Consigne → Restitue sous forme de liste JSON de chaînes, à raison d'une chaîne par ligne et sans les lignes vides, les lignes des items ci-dessous, en commençant au début des items et en terminant à la ligne qui contient « The answer is 11:59 », ces deux limites étant incluses.

Données disponibles →
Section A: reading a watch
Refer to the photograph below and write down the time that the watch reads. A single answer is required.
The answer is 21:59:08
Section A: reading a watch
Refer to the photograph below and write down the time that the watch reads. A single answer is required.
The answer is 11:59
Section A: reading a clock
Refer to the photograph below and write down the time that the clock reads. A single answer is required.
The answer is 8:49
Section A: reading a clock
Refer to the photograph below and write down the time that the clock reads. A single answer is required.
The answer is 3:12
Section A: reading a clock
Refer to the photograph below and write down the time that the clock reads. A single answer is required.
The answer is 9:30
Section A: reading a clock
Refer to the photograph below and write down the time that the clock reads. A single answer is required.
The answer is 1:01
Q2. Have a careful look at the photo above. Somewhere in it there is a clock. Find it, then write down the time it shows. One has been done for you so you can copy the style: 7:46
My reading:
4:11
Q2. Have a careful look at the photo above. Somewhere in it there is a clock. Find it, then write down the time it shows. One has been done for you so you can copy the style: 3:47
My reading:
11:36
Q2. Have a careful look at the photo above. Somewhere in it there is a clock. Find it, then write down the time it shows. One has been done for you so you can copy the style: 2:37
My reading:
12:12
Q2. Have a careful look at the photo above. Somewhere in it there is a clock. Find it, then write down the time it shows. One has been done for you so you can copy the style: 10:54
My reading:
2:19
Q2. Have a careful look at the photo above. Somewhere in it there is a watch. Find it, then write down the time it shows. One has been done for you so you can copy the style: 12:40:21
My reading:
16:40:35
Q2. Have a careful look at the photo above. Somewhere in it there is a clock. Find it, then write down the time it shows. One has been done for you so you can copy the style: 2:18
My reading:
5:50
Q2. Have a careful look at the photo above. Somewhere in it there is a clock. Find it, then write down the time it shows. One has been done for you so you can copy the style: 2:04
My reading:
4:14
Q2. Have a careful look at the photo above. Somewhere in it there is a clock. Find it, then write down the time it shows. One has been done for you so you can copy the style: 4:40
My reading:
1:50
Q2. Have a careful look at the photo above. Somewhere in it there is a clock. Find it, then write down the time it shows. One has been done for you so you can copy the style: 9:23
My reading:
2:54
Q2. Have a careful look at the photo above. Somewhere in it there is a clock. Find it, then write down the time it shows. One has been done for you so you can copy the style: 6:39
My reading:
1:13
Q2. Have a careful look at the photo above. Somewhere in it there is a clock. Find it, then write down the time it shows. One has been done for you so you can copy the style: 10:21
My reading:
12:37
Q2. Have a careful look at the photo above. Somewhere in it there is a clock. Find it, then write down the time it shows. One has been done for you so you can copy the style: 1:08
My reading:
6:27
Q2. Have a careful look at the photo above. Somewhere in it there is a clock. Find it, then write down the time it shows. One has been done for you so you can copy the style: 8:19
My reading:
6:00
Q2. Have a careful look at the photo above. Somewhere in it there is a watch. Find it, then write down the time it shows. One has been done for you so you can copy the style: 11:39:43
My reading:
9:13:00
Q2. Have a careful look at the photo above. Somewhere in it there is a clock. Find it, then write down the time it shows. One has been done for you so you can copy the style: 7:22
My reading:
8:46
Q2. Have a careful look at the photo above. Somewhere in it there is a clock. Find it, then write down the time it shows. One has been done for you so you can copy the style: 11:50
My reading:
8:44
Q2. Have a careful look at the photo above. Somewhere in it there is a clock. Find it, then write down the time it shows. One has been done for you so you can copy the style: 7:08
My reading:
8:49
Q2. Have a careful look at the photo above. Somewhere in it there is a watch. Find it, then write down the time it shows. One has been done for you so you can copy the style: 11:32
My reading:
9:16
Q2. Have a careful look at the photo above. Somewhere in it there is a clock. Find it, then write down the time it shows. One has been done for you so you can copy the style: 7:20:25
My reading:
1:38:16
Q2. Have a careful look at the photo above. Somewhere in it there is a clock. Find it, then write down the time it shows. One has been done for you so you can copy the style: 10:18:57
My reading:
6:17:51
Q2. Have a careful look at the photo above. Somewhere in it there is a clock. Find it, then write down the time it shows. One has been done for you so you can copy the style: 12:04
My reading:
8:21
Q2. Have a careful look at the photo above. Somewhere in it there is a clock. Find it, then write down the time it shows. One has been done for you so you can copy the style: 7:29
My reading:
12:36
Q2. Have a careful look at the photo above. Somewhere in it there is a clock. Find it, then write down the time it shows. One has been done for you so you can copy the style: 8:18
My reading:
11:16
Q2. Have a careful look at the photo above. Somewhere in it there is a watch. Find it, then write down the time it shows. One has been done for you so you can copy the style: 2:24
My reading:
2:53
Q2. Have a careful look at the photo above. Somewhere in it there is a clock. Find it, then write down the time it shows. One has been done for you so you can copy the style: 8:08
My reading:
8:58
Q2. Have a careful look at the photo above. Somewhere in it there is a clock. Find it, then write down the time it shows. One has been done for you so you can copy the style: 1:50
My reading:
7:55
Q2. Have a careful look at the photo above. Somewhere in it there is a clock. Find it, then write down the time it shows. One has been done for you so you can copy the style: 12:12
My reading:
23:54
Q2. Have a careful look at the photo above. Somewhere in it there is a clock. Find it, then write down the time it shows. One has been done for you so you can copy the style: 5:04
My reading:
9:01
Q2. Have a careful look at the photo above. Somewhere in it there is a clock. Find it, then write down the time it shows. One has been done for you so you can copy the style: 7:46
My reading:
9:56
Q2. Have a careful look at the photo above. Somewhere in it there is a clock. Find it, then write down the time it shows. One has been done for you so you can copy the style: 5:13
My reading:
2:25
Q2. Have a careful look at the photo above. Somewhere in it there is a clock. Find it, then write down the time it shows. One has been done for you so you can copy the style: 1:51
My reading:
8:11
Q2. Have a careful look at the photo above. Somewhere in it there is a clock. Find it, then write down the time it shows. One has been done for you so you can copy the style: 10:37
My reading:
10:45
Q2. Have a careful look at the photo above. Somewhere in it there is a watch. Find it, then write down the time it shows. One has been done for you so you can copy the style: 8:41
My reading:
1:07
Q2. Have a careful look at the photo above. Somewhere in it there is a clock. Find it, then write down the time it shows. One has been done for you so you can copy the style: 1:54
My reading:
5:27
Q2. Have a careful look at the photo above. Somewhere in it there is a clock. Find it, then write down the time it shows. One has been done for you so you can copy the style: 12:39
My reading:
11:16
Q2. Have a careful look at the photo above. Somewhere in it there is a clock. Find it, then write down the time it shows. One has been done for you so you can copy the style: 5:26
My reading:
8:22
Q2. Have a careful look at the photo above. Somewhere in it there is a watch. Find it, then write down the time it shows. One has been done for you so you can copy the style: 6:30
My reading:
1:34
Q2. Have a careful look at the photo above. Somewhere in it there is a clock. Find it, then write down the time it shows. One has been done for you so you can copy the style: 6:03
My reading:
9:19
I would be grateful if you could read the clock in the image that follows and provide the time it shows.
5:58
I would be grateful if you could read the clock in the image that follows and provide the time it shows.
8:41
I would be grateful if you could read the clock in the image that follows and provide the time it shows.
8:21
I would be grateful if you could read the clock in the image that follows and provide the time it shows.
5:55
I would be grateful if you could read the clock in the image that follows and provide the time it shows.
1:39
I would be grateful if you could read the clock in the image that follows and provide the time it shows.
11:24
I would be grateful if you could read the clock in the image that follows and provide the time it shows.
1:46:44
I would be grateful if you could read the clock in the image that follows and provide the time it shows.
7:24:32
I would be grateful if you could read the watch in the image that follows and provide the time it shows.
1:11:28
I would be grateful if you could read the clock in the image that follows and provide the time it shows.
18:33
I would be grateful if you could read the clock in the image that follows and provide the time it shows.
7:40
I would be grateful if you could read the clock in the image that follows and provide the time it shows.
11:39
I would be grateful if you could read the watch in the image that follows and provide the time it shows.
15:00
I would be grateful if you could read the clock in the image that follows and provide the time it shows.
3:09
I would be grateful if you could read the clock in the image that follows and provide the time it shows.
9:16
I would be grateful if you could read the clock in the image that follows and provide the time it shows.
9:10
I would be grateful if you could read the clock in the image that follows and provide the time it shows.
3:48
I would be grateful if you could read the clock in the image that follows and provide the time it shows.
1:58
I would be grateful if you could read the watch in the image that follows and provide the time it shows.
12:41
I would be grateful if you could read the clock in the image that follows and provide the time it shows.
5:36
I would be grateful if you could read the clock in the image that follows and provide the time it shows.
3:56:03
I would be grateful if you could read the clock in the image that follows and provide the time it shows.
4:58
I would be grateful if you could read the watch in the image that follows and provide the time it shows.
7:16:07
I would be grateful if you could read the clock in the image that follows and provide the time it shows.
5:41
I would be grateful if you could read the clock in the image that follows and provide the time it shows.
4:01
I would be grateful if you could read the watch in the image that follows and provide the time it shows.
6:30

Réponse écrite →
[
  "Section A: reading a watch",
  "Refer to the photograph below and write down the time that the watch reads. A single answer is required.",
  "The answer is 21:59:08",
  "Section A: reading a watch",
  "Refer to the photograph below and write down the time that the watch reads. A single answer is required.",
  "The answer is 11:59"
]